Durban, 26 July: Day 2

The miserable weather is busy getting the better of me as I spent most of the day in bed.
As I am in Durban for the film festival at great expense, I dragged myself out of bed for the night's delights.
I planned to see Dog Sweat at 22:00, but decided to rather skip that.
The two films that were shown tonight are both in competition and both are good - one is exceptional, in fact.
It's good to see young African directors at the festival and Andrew Dosunmu, director of Restless City, is proud to bring his film to KZN.
The film, that premiered at Sundance, is a dark crime thriller about Africans who are in self-exile in Harlem.
The setting could have been any world city, but as the director is staying in the Big Apple, Harlem was chosen.
He told the audence during the Q&A that Durban is the first screening outside the US as he believes Africa is his audience.
The film tells the story of Djibril, a young African musician from Dakar struggling to survive in the the USA.
The film boasts great performances from young actors, cinematography from Bradford Young, a young student, and a brilliant score from a South African composer.
The film has a French feel to it, especially with the use of accordions in the music.
I was stunned when the director told the packed house that the film cost only $80 000 to make!
It was pouring outside, but inside the theatre it was warm and cosy - just like cinema should be.
The highlight tonight was the masterful Nader and Simin, a seperation.

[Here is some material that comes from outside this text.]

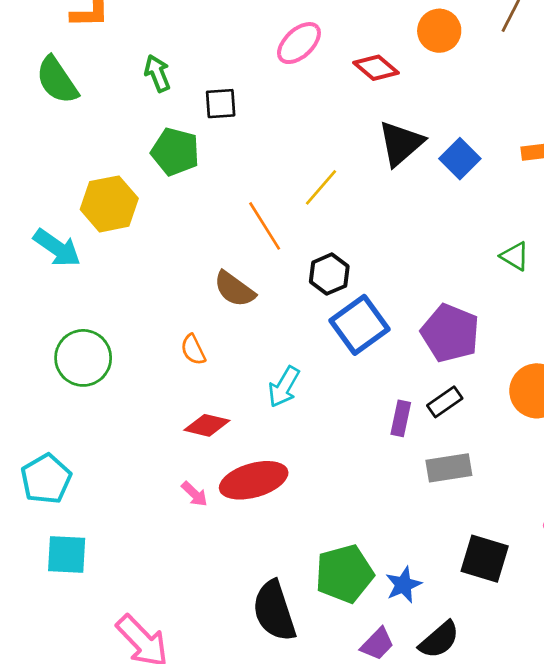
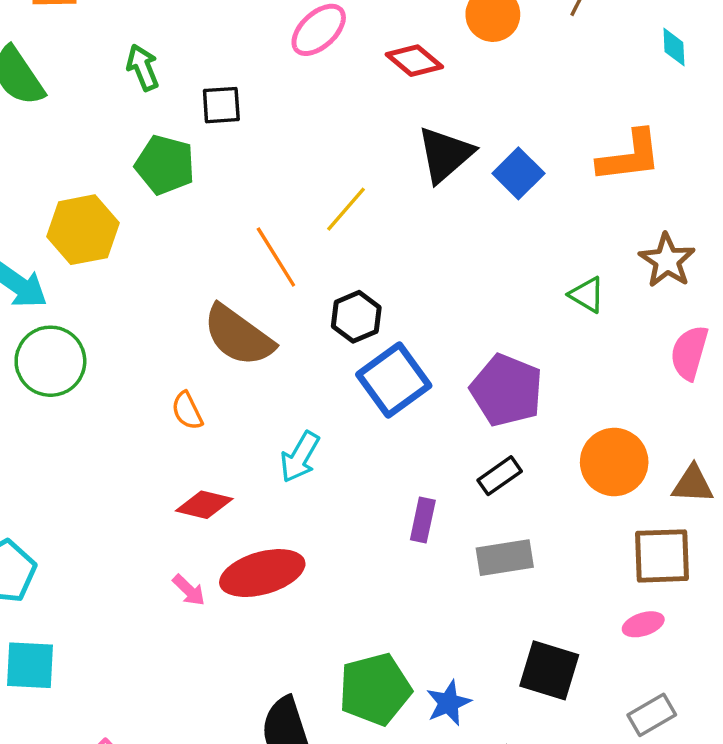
brown semicircle: (234, 289) -> (238, 336), size x1.4
green circle: (83, 358) -> (50, 361), moved
purple rectangle: (401, 418) -> (423, 520), moved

This Iranian film cleaned up in Berlin with awards for best film and best actor and actress. The film shows a family's break-up after the wife (Simin) wants to leave Iran to raise her child somehere else.
The husband (Nader) is stuck as he has to look after his elderly sick father.
The pace is frenetic, the acting superb with fast, intelligent dialogue and the cinematography outstanding with a mix of close-ups and lingering shots.
I was brought to tears in the film when I saw how Nader was suffering with his dad's illness. I had to go through that with my father last year and the scene where he just holds his father and cries
is great cinema.
Full marks to the actors. I also congratulate the organisers of the film festival for showing such oustanding films.
I highly recommend this film and hope it will be released to a wider audience. Those who find it difficult to read subtitles will find the film testing as the interaction and dialogue between characters are swift. I give it 9/10.
It has two further screenings at DIFF - 18:00 at Musgrave on 28 July and 20:15 at Suncoast on 29 July.
Unfortunately, the filmmaker was not present as advertised. Maybe he went to Melbourne instead, as the film is also showing at that city's film festival and at the same time.
Day 3 offers two gems - Snow flower and the secret fan and Tom Tykwer's Drei.
I became a fan of Tykwer after watching the macabre Perfume. Drei is his take on open relationships, when a third person enters the life - and bed - of a married couple.
Drei is one of the "flesh films" at DIFF this year with Man at Bath and TheTerrorists also in the programme.
Snow flower is the latest film by Wayne Wang, who made the marvelous Joy Luck Club.